23. The target image is a specific person's face in the animation image, the first set of image information is area data surrounding the specific person's face and center coordinates of the face, 23. The video synthesizing method according to claim 22, wherein the video information of the set is expression data for main components in the face of the specific person and rotation data indicating a degree of rotation of the face.

24. The method of claim 21, wherein the plurality of digital reference images are front, upper, lower, half-left, half-right, left, and right images of the face.

25. The step of b, wherein the rotation data in the second set of image information indicates that the specific face of the animation image is located in a first direction. 24. The video synthesizing method according to claim 23, wherein the searched reference video is searched from the plurality of digital reference videos, and the optimum synthesized video is output using the searched reference video.

26. An image synthesizing apparatus for synthesizing a predetermined still image and a target image in a video frame, wherein the predetermined still image and the target image each include a plurality of pixels, Video extracting means for extracting the target image from an image medium having a frame and determining a first set of image information and a second set of image information for the extracted target image; and a digital reference from the predetermined stop image. First synthesizing means for extracting an image, synthesizing the digital reference image based on the second set of image information through coordinate movement and pixel interpolation to generate a synthesized image, and the target image in the image frame. Second combining means for replacing the combined image with the combined image, wherein the first set of image information surrounds the target image. It has data and the center coordinates, the image synthesizing apparatus according to claim video information of the second set to have the characteristic data of the principal components surrounding element regions data and each component in the target image.
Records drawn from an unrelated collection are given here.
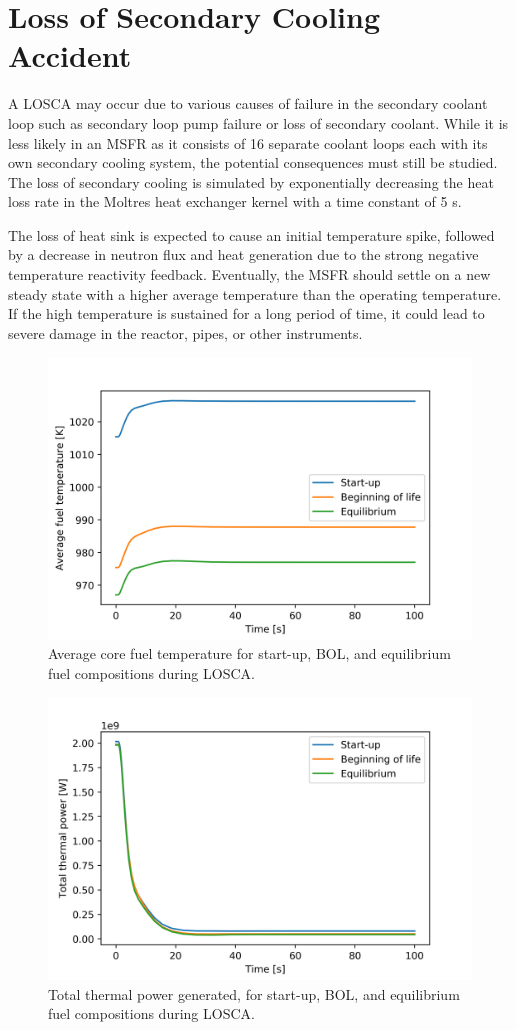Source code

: \documentclass{anstrans}
\begin{document}
\section{Loss of Secondary Cooling Accident}

	A \gls{LOSCA} may occur due to various causes of failure in the secondary
	coolant loop such as secondary loop pump failure or loss of secondary
	coolant. While it is less likely in an \gls{MSFR} as it consists of 16
	separate coolant loops each with its own secondary cooling system, the
	potential consequences must still be studied.
	The loss of secondary cooling is simulated by exponentially decreasing
	the heat loss rate in the Moltres heat exchanger kernel with a time
	constant of 5 s.
	
	The loss of heat sink is expected to cause an initial temperature spike,
	followed by a decrease in neutron flux and heat generation due to the
	strong negative temperature reactivity feedback. Eventually, the
	\gls{MSFR} should settle on a new steady state with a higher average
	temperature than the operating temperature. If the high temperature is
	sustained for a long period of time, it could lead to severe damage
	in the reactor, pipes, or other instruments.
	
\begin{figure}[b] 
	\centering
	\includegraphics[width=.53\textwidth]{./figures/loscatemp}
	\captionsetup{justification=centering}
	\caption{Average core fuel temperature for start-up, \gls{BOL}, and
	equilibrium fuel compositions during \gls{LOSCA}.}
	\label{fig:loscatemp}
\end{figure} 
%
\begin{figure}[t] 
	\centering
	\includegraphics[width=.53\textwidth]{./figures/loscaheat}
	\captionsetup{justification=centering}
	\caption{Total thermal power generated, for start-up, \gls{BOL}, and
	 equilibrium fuel compositions during \gls{LOSCA}.}
	\label{fig:loscaheat}
\end{figure} 
\end{document}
27. The video synthesizing apparatus according to claim 26, wherein the video medium is an animation video, and the target video is a face of a characteristic person in the animation video.

28. An image synthesizing apparatus for synthesizing a predetermined still image and a target image in a video frame, wherein the predetermined still image and the target image each include a plurality of pixels, Video extracting means for extracting a desired target image from an image medium having a frame, extracting a first set of image information and a second set of image information for the extracted target image, and from a plurality of the predetermined stop areas Optimum synthesized video by retrieving and storing a plurality of said digital reference videos, and searching and synthesizing from said plurality of digital reference videos a digital reference video to be optimally referenced to said second set of video information And a second synthesizing unit that replaces the target video in the video frame with the synthesized video. Wherein the first set of image information has area data and center coordinates surrounding the target image, and the second set of image information has element area data surrounding main components in the target image and characteristics of each element. A video synthesizing device having data.

29. The apparatus according to claim 27, wherein the image medium is an animation image, and the target image is a face of a characteristic person in the animation image.